私も、(予告なく帰ってくる)義父を乗せて行ったことがあるのですが、曖昧にしか覚えていなかったのです。半分ナビに頼ってたところもあったし。
義父がいきなり入院しました。
市で一番大きな病院に。
義母と一緒に、一旦グループホームに寄って、着替えやら、入院に必要なものやらを用意して、病院へ。
この時は、義母の運転でした。
病院が移設したので、場所が大きく変わっていたのですが、行くときは良かったのです。私がなんとか道を覚えていて、最短距離で行けるよう教えながら行きました。

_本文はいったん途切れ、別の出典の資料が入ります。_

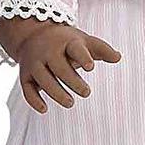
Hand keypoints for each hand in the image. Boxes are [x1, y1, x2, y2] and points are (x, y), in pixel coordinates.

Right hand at [0, 19, 120, 112]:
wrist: (33, 35)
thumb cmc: (66, 42)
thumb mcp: (84, 41)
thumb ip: (102, 49)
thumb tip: (118, 57)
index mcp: (66, 42)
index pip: (75, 48)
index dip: (82, 57)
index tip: (91, 67)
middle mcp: (48, 52)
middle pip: (59, 67)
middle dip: (72, 80)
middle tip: (87, 93)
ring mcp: (35, 63)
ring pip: (43, 79)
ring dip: (56, 92)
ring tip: (70, 103)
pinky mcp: (25, 75)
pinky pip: (27, 89)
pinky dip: (34, 100)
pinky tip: (45, 110)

「この道を行くと、大きな通りにも出なくていいし、車通りも多くないし、簡単だからね」
と教え。
さて帰りです。
「はい、じゃ、そこ左ね」
の私の言葉を無視し、まさかの直進。
「違う違う違う、今のところ左!」
「えっ? 左?」
直進したまま左折する義母。そして直進。
「あ〜、じゃなくて、今の所左だったんだけど……いいや、どっかで止まって。どこ走ってるんだかわかんなくなった……」
と言ってる間も走行をやめない義母。
大抵の道は縦横に走っているので、左折したら元の道に戻れそうなものなのだけど、絶対この道、さっきカーブしてたよな(泣)。もう私にも、自分の位置がどこなのか全く見当もつきません。
「お願い、一旦止まって。スマホのナビで現在地確認するから(泣)」
「こんなとこ止まれないでしょ?」
「いやいや、左に寄せて止まって」
「左かい?」
左折する義母。
誰かー、誰かタスケテー。
「一旦、左に寄って、止まって欲しいの」
と言った頃には、細い道に入り込み、そんなこともできない感じに。
と、目の前に、自動車学校の車が。
「あれについてったら、広い道に出るから!」
と、ついて行くと、もう本当に奇跡的に広い道に出ました。
「あ〜、ここならわかるわ〜」(私もわかる)
じゃなくて。義母様、私はどうやったら、あそこからここに来れたのかがわからんわ!
その後も、もう一度、義父のグループホームに足りないものを取りに行くのに、道を一本間違えて。その道を戻るということを知らないらしく、近所をぐるぐる彷徨い。
「うん。わかった。今度からは、私の車で行こう!」
と、運転を引き受けたのでした。